Transitar por la vía pública, ya sea en un vehículo como a pie, exige ciertas normas de convivencia, que aseguran el orden y la seguridad en la calle. Pero no todos reaccionan igual, y la psicología estudia la forma de manejarse de cada individuo y lo que significa.

Agradecer cuando nos dejan cruzar la calle, es a veces un gesto espontáneo y natural. Sin embargo expresa mucho de nuestra personalidad, y marca la diferencia con la gente a la que no le nace reconocer la actitud de los demás.

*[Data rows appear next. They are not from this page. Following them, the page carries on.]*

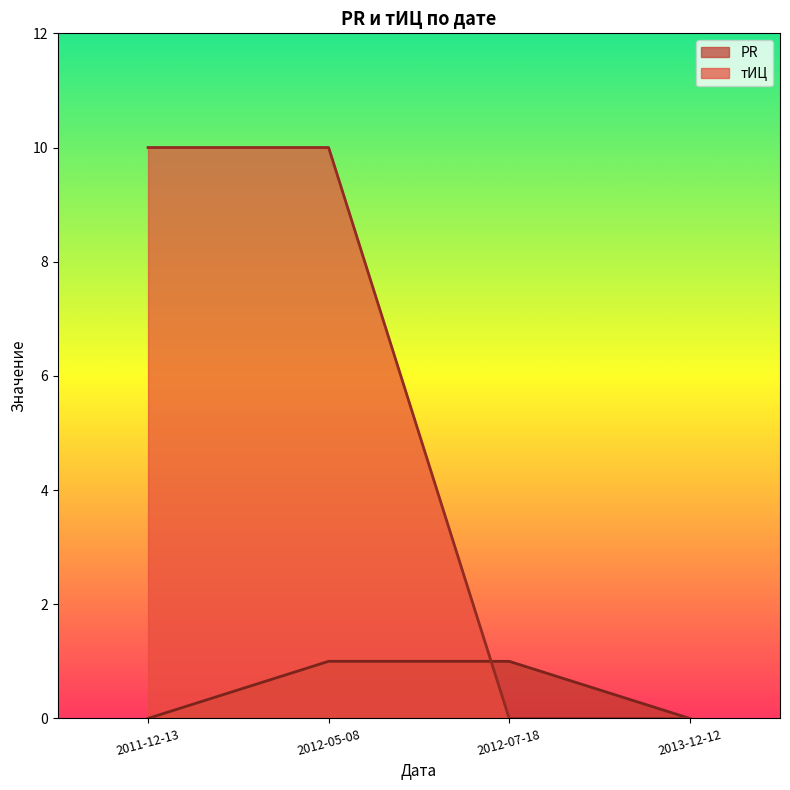

Reading left to right, transcribe all the data shown in this chart.

PR: 0	1	1	0
тИЦ: 10	10	0	0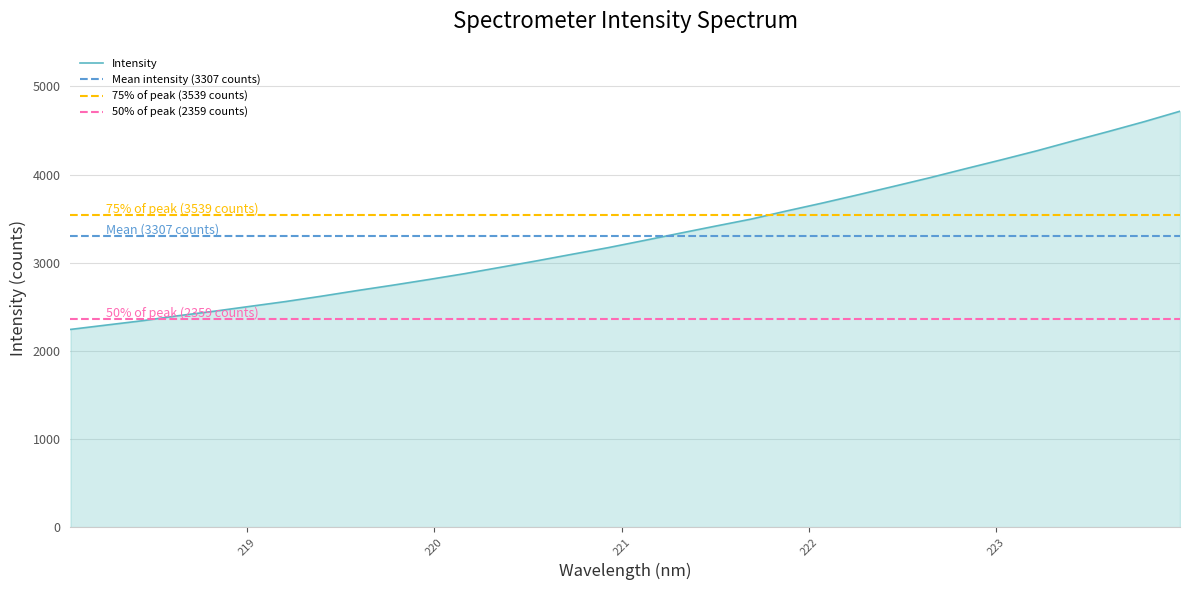

How many lines are shown in the chart?

1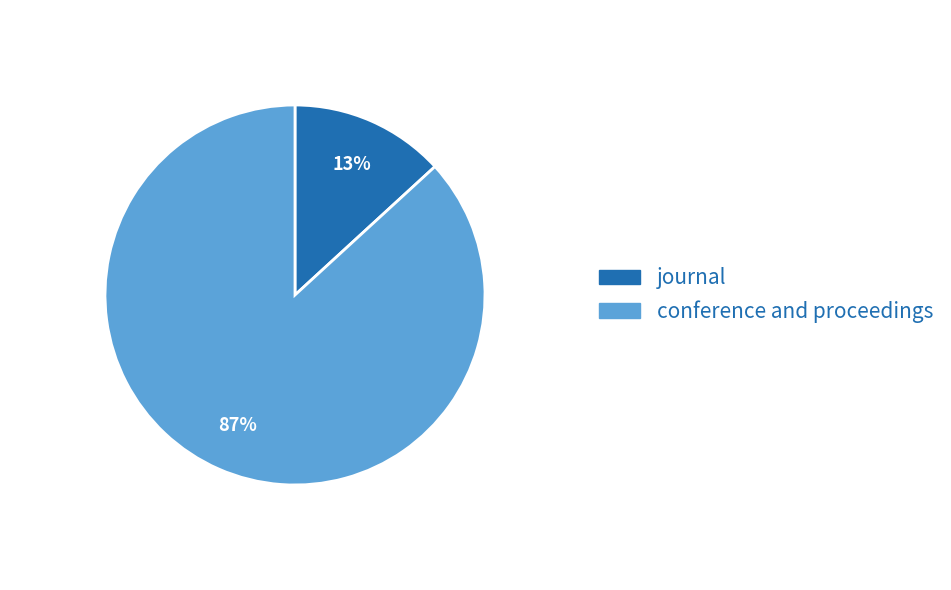

Do conference and proceedings and journal together represent more than half of the pie?

Yes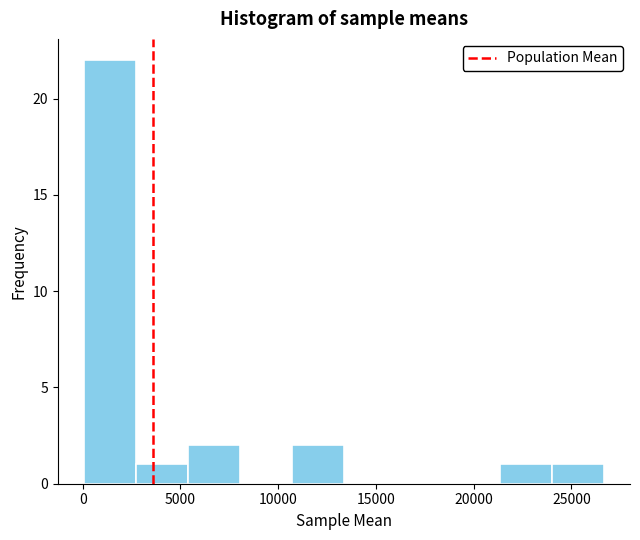

How tall is the bar that spans 2500 to 5500 on the x-axis? Neither the bar edges nor the heights are printed on the chart, so give them approximately, as read against the axes.

1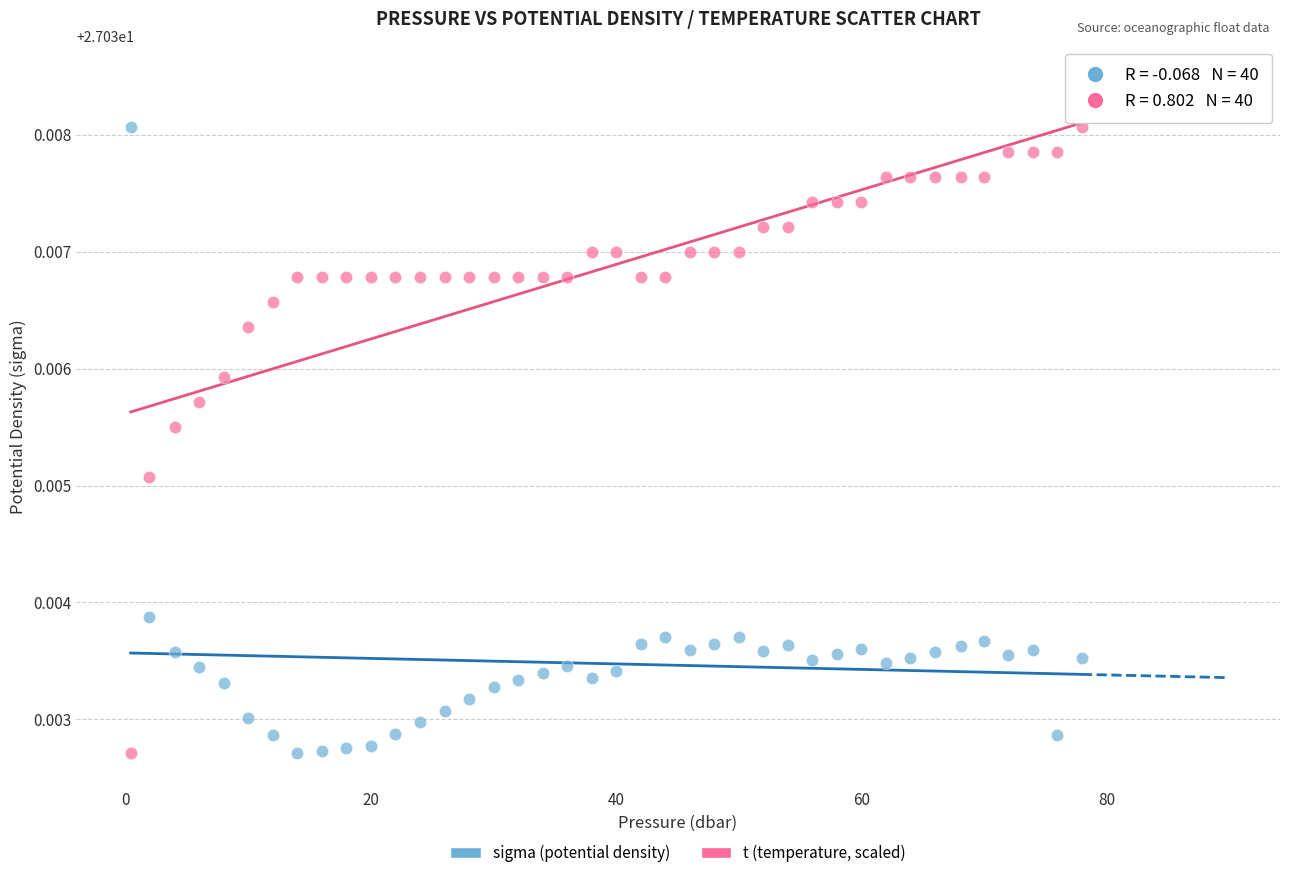

What is the X range (max minus min) for the scatter plot?

77.6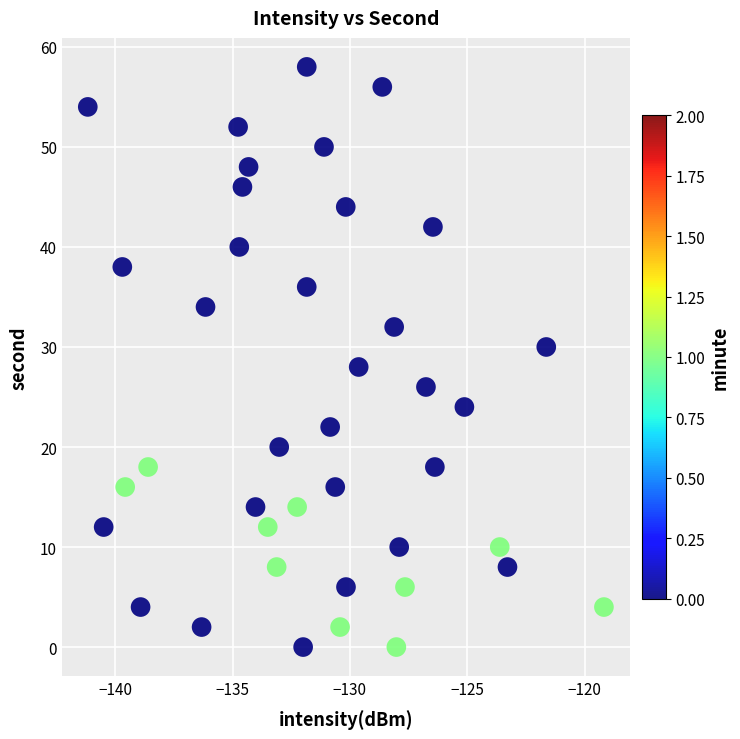

How many data points are displayed?

40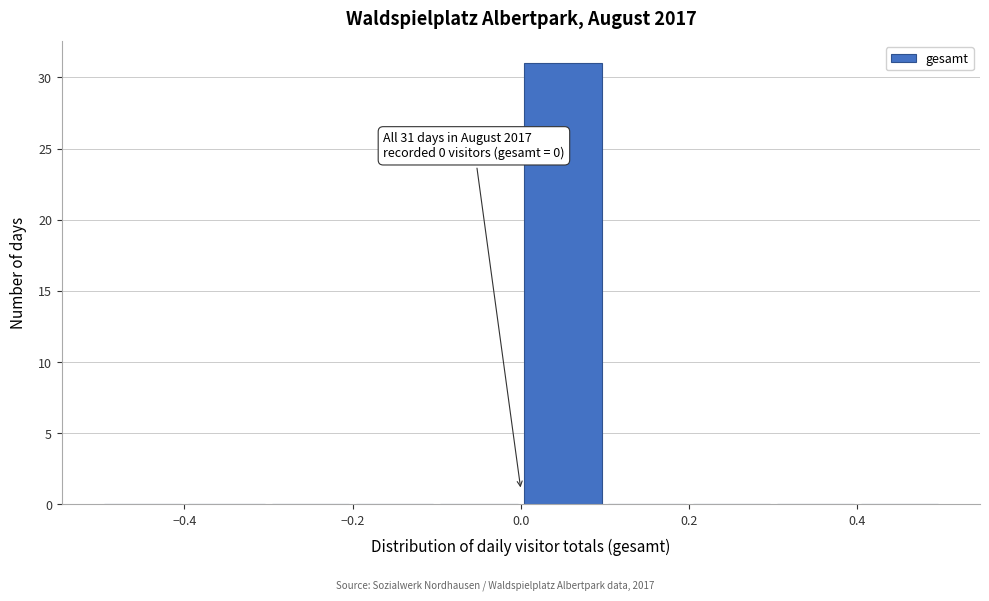

Over which range of the x-axis is the bar tallest?

0.0 to 0.1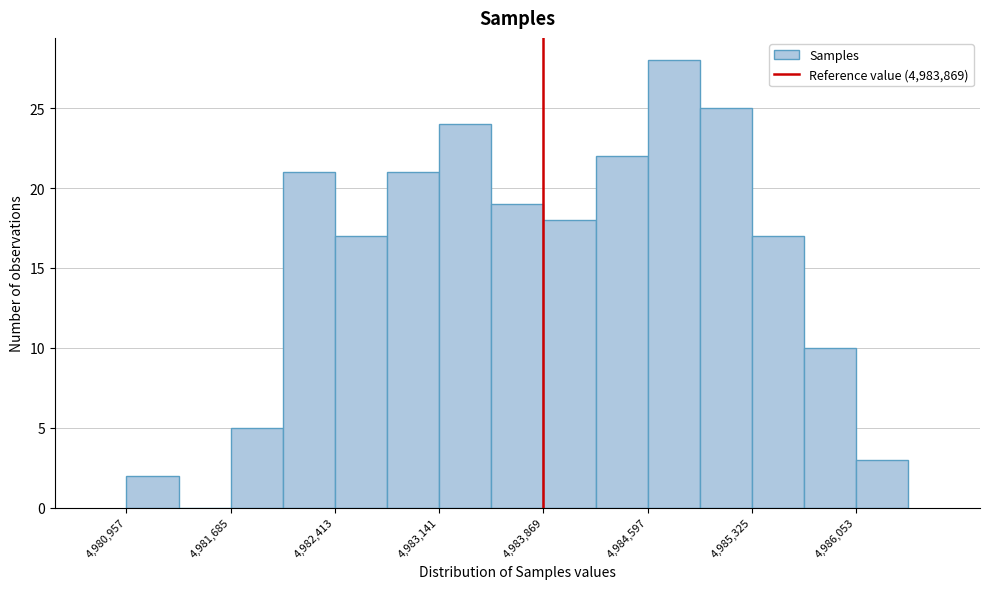

Read against the x-axis, roughly where is the centre of the tallest bar?

4984800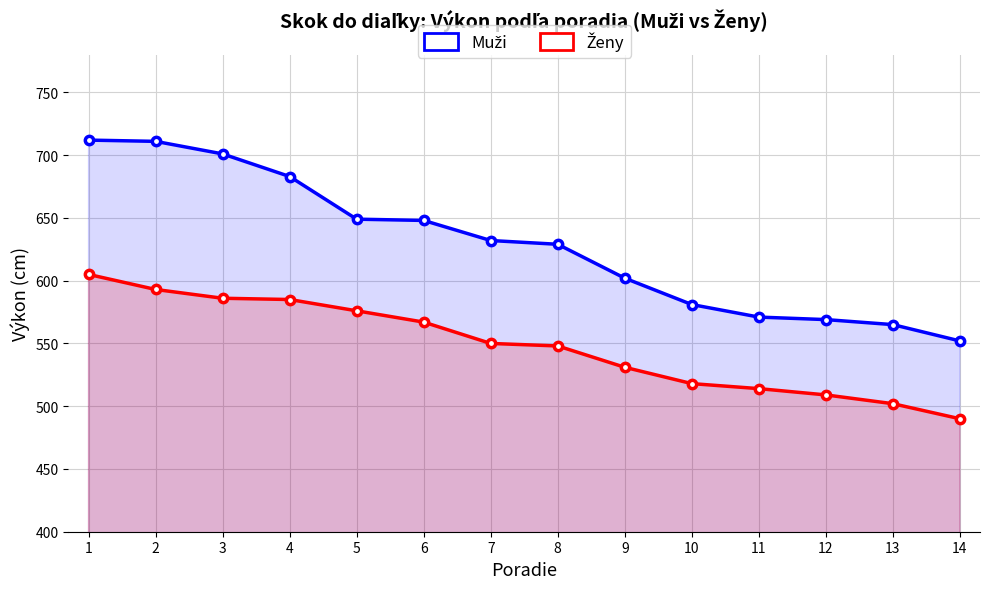

True or false: Muži and Ženy intersect in this chart.

False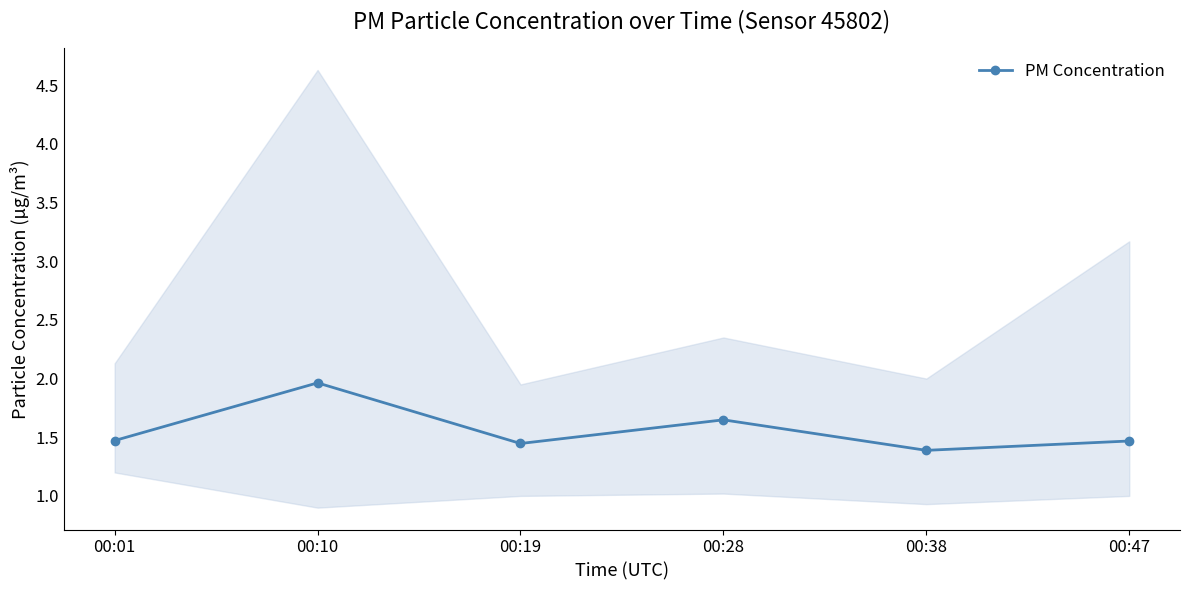

Reading left to right, list all the values displayed in this chart.

1.5	2.0	1.4	1.6	1.4	1.5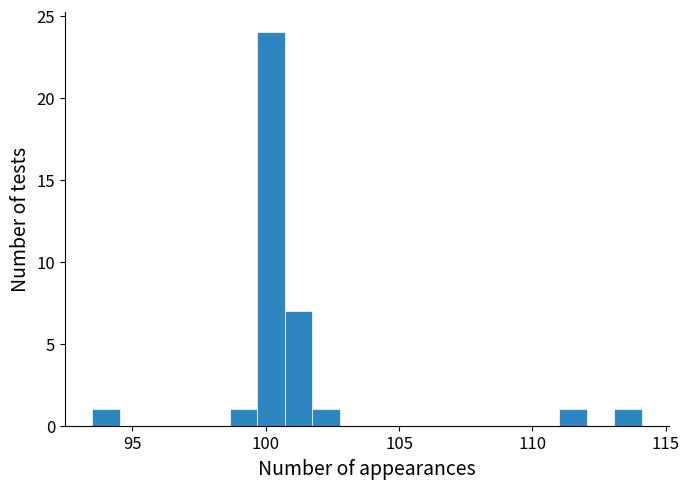

Around what value on the x-axis is the tallest bar? Give the approximate position of its centre, as read against the axis.

100.0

Cuando un auto nos deja pasar, podemos seguir nuestro camino sin inmutarnos, pensando que pasar es nuestro derecho y ceder el paso la obligación del otro. Pero también podemos hacer un gesto, ya sea con la mano o con una leve sonrisa, para agradecer esa actitud, por más que las normas de tránsito indiquen que nos correspondía pasar.

Según la psicología, ese gesto refleja una actitud consciente hacia la convivencia social. Si bien se trata de una cortesía, que indica buena educación, también es un indicador de salud emocional y conexión con el entorno.

Para el psicólogo Robert Emmons, co-director del proyecto de gratitud del Greater Good Science Center, tomarse el trabajo de conectar con el otro y agradecerle es ver la vida con “ojos agradecidos”. Y eso implica reconocer nuestra interdependencia con los demás; entender que la vida no es algo que se nos debe, sino un regalo por el que podemos sentirnos agradecidos.